May your Minnie Mouse dream decor become a reality!

[Recording conversation for future chapters]

“I have, and Guin agrees she has too, created my own set of rules for my life…and stuck to them.  But my boyfriend has no rules.  He believes that it’s okay for him to be polyamorous but he wants all of his girlfriends to be monogamous only to him, there when he needs them.”

“You wondered why my boyfriend made a big throat-clearing sound when you mentioned the redhead?  She used to be his girlfriend.  It just didn’t work out.  Didn’t stop her from coming to my birthday party.  You remember how she sat upfront, trying to get attention the whole time.  Well, Kirby was curious about how many people my boyfriend had slept with, pointing to one woman after another, Guin saying ‘Yes’ over and over.  As the redhead walked behind Kirby, he said out loud, ‘Sounds to me like Bai’s boyfriend has fucked every girl in this room!’  That ended things completely for the redhead.”

“You know the woman who usually takes the money at the club?  She has an emotional attachment, a ‘text relationship,’ with my boyfriend.  When she found out he was going back to France, she took it personally, asking why he was leaving her.  He leads her on without knowing it, or at least not acknowledging it.  He keeps saying that he will have time for her later and doesn’t want to end their friendship before they become lovers.”

“Two months ago, I finally realised that I am truly polyamorous.  My friends were shocked that I didn’t already know.”

“Why did I get divorced?  I had an affair because I knew but didn’t know I was polyamorous and needed more than my husband’s love.  He had an affair just to get back at me.  He left me and then he came back.  Did it twice.  The second time I got pregnant and had a miscarriage.  It pretty much ended our marriage.”

“George, my flat mate in a month, broke up with his girlfriend a few minutes ago.  She went to get beer to try to make it up to him.  She just saw me walk out of the flat and dropped the beer on the sidewalk.  She started crying that she had no place to go.  She’d have to get a hotel room because she didn’t want to move back in with her parents.  She said she would come back for her things after she cleaned up the beer.”

“She was only living with him for three weeks and had already brought her Crock Pot to the flat.  Now that’s love!”

“She spent 15 minutes writing that goodbye note.  Can you believe it?”

“The girl was crazy.  Sure, she worked in the media office on the military base, reporting straight to the highest-ranking female general in the Army.  But I’m telling you, she was crazy.  We’d been friends for two years and only become lovers a few weeks ago.  She starting talking about marriage, kids…wanted to know where I was going all the time.  I couldn’t take it.  If I want to go next-door and sleep overnight at my friend’s place, that’s my business, you know?”

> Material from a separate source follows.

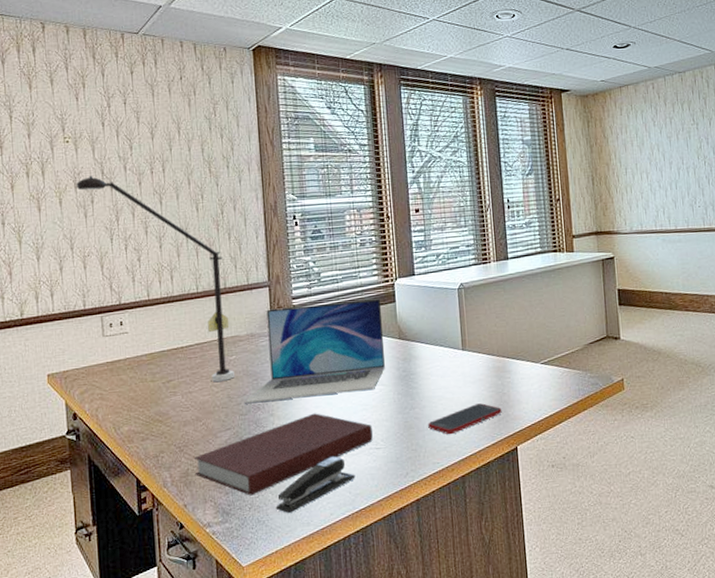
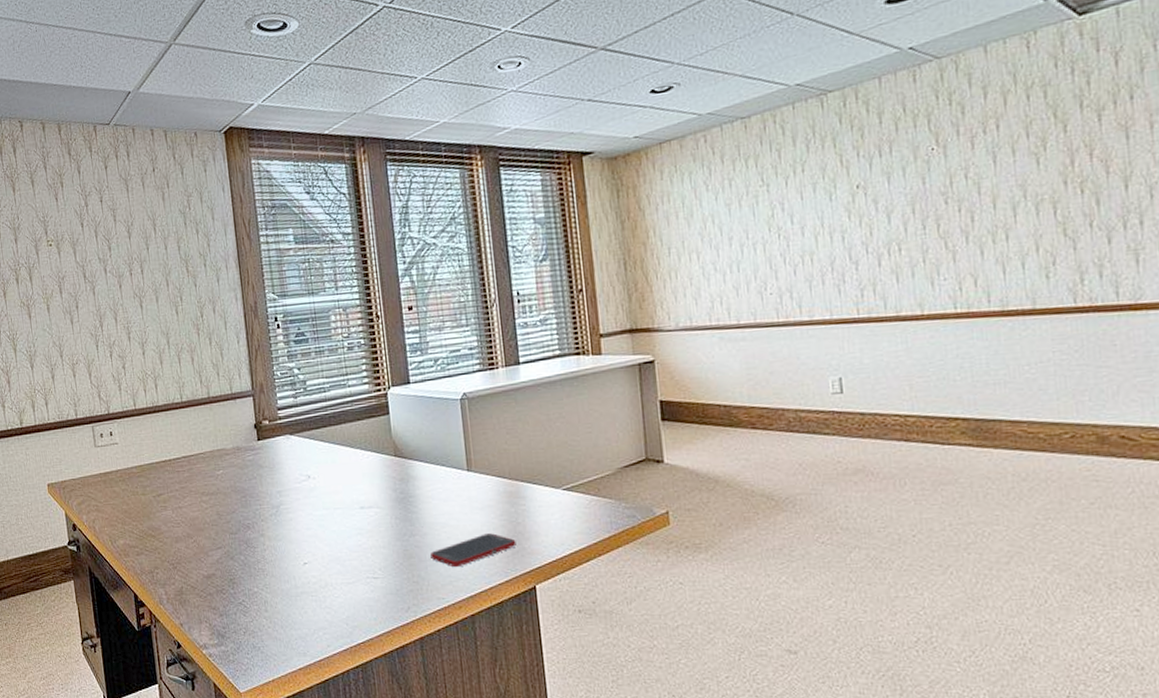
desk lamp: present [77,175,235,382] -> none [61,279,223,497]
notebook: present [193,413,373,496] -> none [187,535,370,620]
laptop: present [244,298,386,404] -> none [233,410,380,522]
stapler: present [275,456,356,514] -> none [270,584,353,642]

Walking to the bus to catch a ride to work

Today we were scheduled to give you an update on our Kickstarter campaign but our Creative Arts department had secretly accepted a contract to make propaganda posters for a government that goes without saying and said government pushed forward its publishing deadline due to changes in global politics.

We think the real excuse is the art department’s employees spending last night and today breaking down the subliminal messages hidden in the video, I Don’t Need a Reason, by Dizzee Rascal.

However, just because our ISP has documented logs that Dizzee’s video had been viewed and downloaded more often than Blurred Lines over the Labour Day weekend does not mean proof of cause is in the correlation pudding.

For you, the readers, the bottom line is this: an empty bottom line.

Time for this author to take apart an old computer for a future yard sculpture display — he may be bad at reading signs and signals between members of his species but he can always analyse electronic messages and hug his cats to meet his minimal companionship needs.

Salami, or as they say in Gaelic, c’est la vie!